Challenge 1:
Answer these questions using the OpenCV tutorial. Write each answer on its own line, marked the same way as its question.
(a) Which Python version does the library work best with?
(b) What does the opencv-contrib-python package add?
(c) Which color format does OpenCV use, and which format is it converted to for display?
Challenge 2:
For each statement, say whether it agrees with the OpenCV tutorial. Answer yes or no, and quote the words from the tutorial that decide it.
(a) The tutorial ends by detecting faces in real-time video.
(b) Matplotlib handles array operations.
(c) After testing the installation, you should see version 3.x.
Challenge 3: Write the next part of the OpenCV tutorial, starting right after its last line.

Computer vision has changed how machines understand the world. From unlocking your phone with your face to self-driving cars navigating streets, these applications rely on one thing: the ability to process and interpret visual data. OpenCV (Open Source Computer Vision Library) makes this power accessible to Python developers.
This tutorial walks you through building real computer vision applications. You’ll start with reading images, move through transformations and filters, and finish by detecting faces in real-time video. Each step builds on the last, giving you hands-on experience with techniques used in production systems.
Prerequisites
Before writing any code, you need OpenCV installed. The library works best with Python 3.8 or higher.
pip install opencv-python
pip install opencv-contrib-python
pip install numpy
pip install matplotlib
The opencv-python package contains core functionality. opencv-contrib-python adds extra modules like advanced feature detectors. NumPy handles array operations (images are just arrays of pixels), and Matplotlib helps visualize results.
Test your installation:
import cv2
import numpy as np
print(f"OpenCV version: {cv2.__version__}")
You should see version 4.x or higher. If you get import errors, check that you’re using the correct Python environment.
Step 1: Reading and Displaying Images
Every computer vision project starts with loading images. OpenCV represents images as NumPy arrays, where each pixel has intensity values.
import cv2
import matplotlib.pyplot as plt
# Read an image
image = cv2.imread('sample.jpg')
# Check if image loaded successfully
if image is None:
print("Error: Could not load image")
exit()
# Get image dimensions
height, width, channels = image.shape
print(f"Image size: {width}x{height}, Channels: {channels}")
# OpenCV uses BGR color format, convert to RGB for display
image_rgb = cv2.cvtColor(image, cv2.COLOR_BGR2RGB)
# Display using matplotlib
plt.figure(figsize=(10, 6))
plt.imshow(image_rgb)
plt.axis('off')
plt.title('Original Image')
plt.show()

Dataset items:
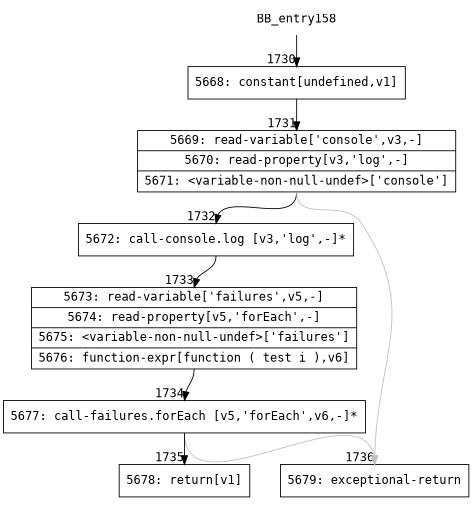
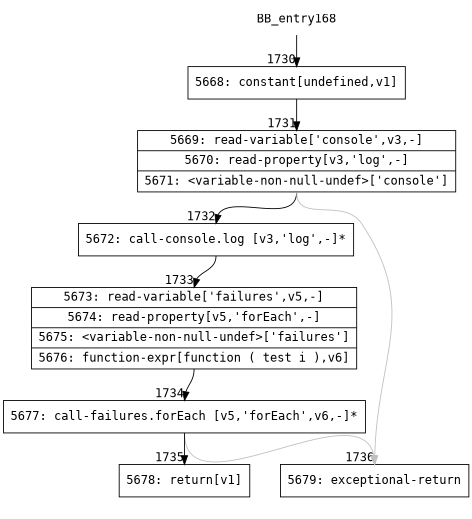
  digraph {
    fontname="DejaVu Sans Mono"
    rankdir=TD
    node [fontname="DejaVu Sans Mono" shape=record]
    edge [fontname="DejaVu Sans Mono" headport=n tailport=s]
-   BB_entry158 [shape=none]
+   BB_entry158 [shape=none label=BB_entry168]
    n2 [label="{5668: constant[undefined,v1]}"]
    n3 [label="{5669: read-variable['console',v3,-]|5670: read-property[v3,'log',-]|5671: \<variable-non-null-undef\>['console']}"]
    n4 [label="{5672: call-console.log [v3,'log',-]*}"]
    n5 [label="{5679: exceptional-return}"]
    n6 [label="{5673: read-variable['failures',v5,-]|5674: read-property[v5,'forEach',-]|5675: \<variable-non-null-undef\>['failures']|5676: function-expr[function ( test i ),v6]}"]
    n7 [label="{5677: call-failures.forEach [v5,'forEach',v6,-]*}"]
    n8 [label="{5678: return[v1]}"]
    BB_entry158 -> n2 [headlabel="    1730"]
    n2 -> n3 [headlabel="      1731"]
    n3 -> n4 [headlabel="      1732"]
    n3 -> n5 [color=gray headlabel="      1736"]
    n4 -> n6 [headlabel="      1733"]
    n6 -> n7 [headlabel="      1734"]
    n7 -> n5 [color=gray]
    n7 -> n8 [headlabel="      1735"]
  }
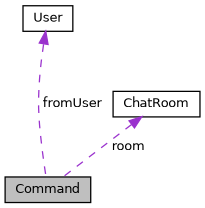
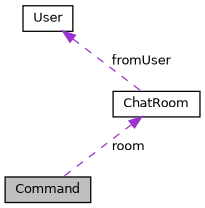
  digraph {
    node [color=black fillcolor=white fontname=Helvetica fontsize=10 shape=record style=filled]
    edge [color=darkorchid3 dir=back fontname=Helvetica fontsize=10 labelfontname=Helvetica labelfontsize=10 style=dashed]
    n1 [fillcolor=grey75 fontcolor=black height=0.2 label=Command width=0.4]
    n2 [height=0.2 label=User width=0.4]
    n3 [height=0.2 label=ChatRoom width=0.4]
-   n2 -> n1 [label=" fromUser"]
+   n2 -> n3 [label=" fromUser"]
    n3 -> n1 [label=" room"]
  }
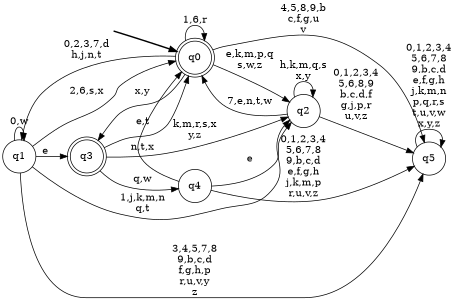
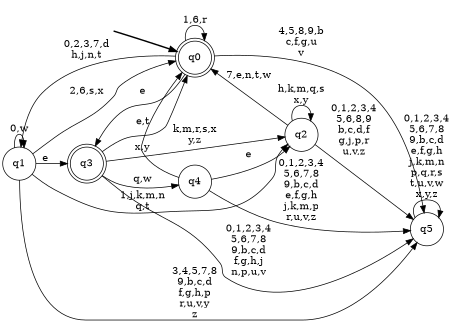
  digraph {
    rankdir=LR
    node [shape=circle style="rounded,filled" color=black fillcolor=white]
    __start0 [height=0 shape=none style=invis width=0 color="" fillcolor=""]
    n2 [label=q0 shape=doublecircle]
    n3 [label=q1]
    n4 [label=q2 style=filled]
    n5 [label=q3 shape=doublecircle]
    n6 [label=q5 style=filled]
    n7 [label=q4 style=filled]
    subgraph cluster_1 {
      nodesep=0.15
      ranksep=0.15
      style=invis
      __start0
      n2
    }
    __start0 -> n2 [penwidth=2]
    n2 -> n2 [label="1,6,r"]
    n2 -> n3 [label="0,2,3,7,d\nh,j,n,t"]
-   n2 -> n4 [label="e,k,m,p,q\ns,w,z"]
-   n2 -> n5 [label="x,y"]
+   n2 -> n5 [label=e]
    n2 -> n6 [label="4,5,8,9,b\nc,f,g,u\nv"]
    n3 -> n2 [label="2,6,s,x"]
    n3 -> n3 [label="0,w"]
    n3 -> n4 [label="1,j,k,m,n\nq,t"]
    n3 -> n5 [label=e]
    n3 -> n6 [label="3,4,5,7,8\n9,b,c,d\nf,g,h,p\nr,u,v,y\nz"]
    n4 -> n2 [label="7,e,n,t,w"]
    n4 -> n4 [label="h,k,m,q,s\nx,y"]
    n4 -> n6 [label="0,1,2,3,4\n5,6,8,9\nb,c,d,f\ng,j,p,r\nu,v,z"]
    n5 -> n2 [label="e,t"]
    n5 -> n4 [label="k,m,r,s,x\ny,z"]
+   n5 -> n6 [label="0,1,2,3,4\n5,6,7,8\n9,b,c,d\nf,g,h,j\nn,p,u,v"]
    n5 -> n7 [label="q,w"]
    n6 -> n6 [label="0,1,2,3,4\n5,6,7,8\n9,b,c,d\ne,f,g,h\nj,k,m,n\np,q,r,s\nt,u,v,w\nx,y,z"]
-   n7 -> n2 [label="n,t,x"]
+   n7 -> n2 [label="x,y"]
    n7 -> n4 [label=e]
    n7 -> n6 [label="0,1,2,3,4\n5,6,7,8\n9,b,c,d\ne,f,g,h\nj,k,m,p\nr,u,v,z"]
  }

Exercise result 1:
(a) Python 3.8 or higher.
(b) Extra modules, such as advanced feature detectors.
(c) OpenCV uses BGR, and it is converted to RGB for display.

Exercise result 2:
(a) Yes: "finish by detecting faces in real-time video"
(b) No: "NumPy handles array operations"
(c) No: "You should see version 4.x or higher."

Exercise result 3:
OpenCV uses BGR (Blue, Green, Red) format instead of the standard RGB. This dates back to early camera sensors but causes confusion. Always convert to RGB when displaying with Matplotlib or most other libraries.
You can also write images back to disk:
# Convert to grayscale
gray_image = cv2.cvtColor(image, cv2.COLOR_BGR2GRAY)
# Save the result
cv2.imwrite('output_gray.jpg', gray_image)
Grayscale images have one channel (intensity) instead of three (RGB). They take less memory and many algorithms work better on grayscale input.
Step 2: Image Transformations and Filters
Raw images often need preprocessing. Transformations adjust size, rotation, and perspective. Filters enhance details or remove noise.
Resizing and Rotation
# Resize to specific dimensions
resized = cv2.resize(image, (400, 300))
# Resize by scale factor
scaled = cv2.resize(image, None, fx=0.5, fy=0.5)
# Get image center for rotation
center = (width // 2, height // 2)
angle = 45
# Create rotation matrix
rotation_matrix = cv2.getRotationMatrix2D(center, angle, 1.0)
# Apply rotation
rotated = cv2.warpAffine(image, rotation_matrix, (width, height))
The resize() function can take absolute dimensions or scale factors. warpAffine() applies affine transformations (rotation, scaling, translation) using a transformation matrix.
Blurring and Sharpening
Blurring removes noise and reduces detail. Different kernels create different effects:
# Gaussian blur: smooth, natural-looking
gaussian = cv2.GaussianBlur(image, (5, 5), 0)
# Median blur: removes salt-and-pepper noise
median = cv2.medianBlur(image, 5)
# Bilateral filter: smooths while preserving edges
bilateral = cv2.bilateralFilter(image, 9, 75, 75)
Gaussian blur works well for general smoothing. Median blur excels at removing random noise. Bilateral filters preserve edges, making them useful before edge detection.
For sharpening, create a custom kernel:
# Sharpening kernel
kernel = np.array([[-1, -1, -1],
[-1, 9, -1],
[-1, -1, -1]])
sharpened = cv2.filter2D(image, -1, kernel)
This kernel amplifies differences between a pixel and its neighbors, enhancing edges and details.
Step 3: Edge Detection and Contours
Edge detection finds boundaries where pixel intensity changes rapidly. These boundaries often correspond to object edges in the scene.
Canny Edge Detection
Canny edge detection is the gold standard. It uses multiple stages to detect strong edges while suppressing noise:
# Convert to grayscale first
gray = cv2.cvtColor(image, cv2.COLOR_BGR2GRAY)
# Apply Gaussian blur to reduce noise
blurred = cv2.GaussianBlur(gray, (5, 5), 0)
# Canny edge detection
edges = cv2.Canny(blurred, 50, 150)
# Display result
plt.figure(figsize=(12, 5))
plt.subplot(121)
plt.imshow(gray, cmap='gray')
plt.title('Original Grayscale')
plt.axis('off')
plt.subplot(122)
plt.imshow(edges, cmap='gray')
plt.title('Canny Edges')
plt.axis('off')
plt.show()
The two numbers (50 and 150) are thresholds. Pixels with gradient values above 150 are strong edges. Values below 50 are discarded. Values between 50 and 150 are kept only if connected to strong edges.
Adjust these values based on your image. Higher thresholds detect fewer edges. Lower thresholds detect more but include noise.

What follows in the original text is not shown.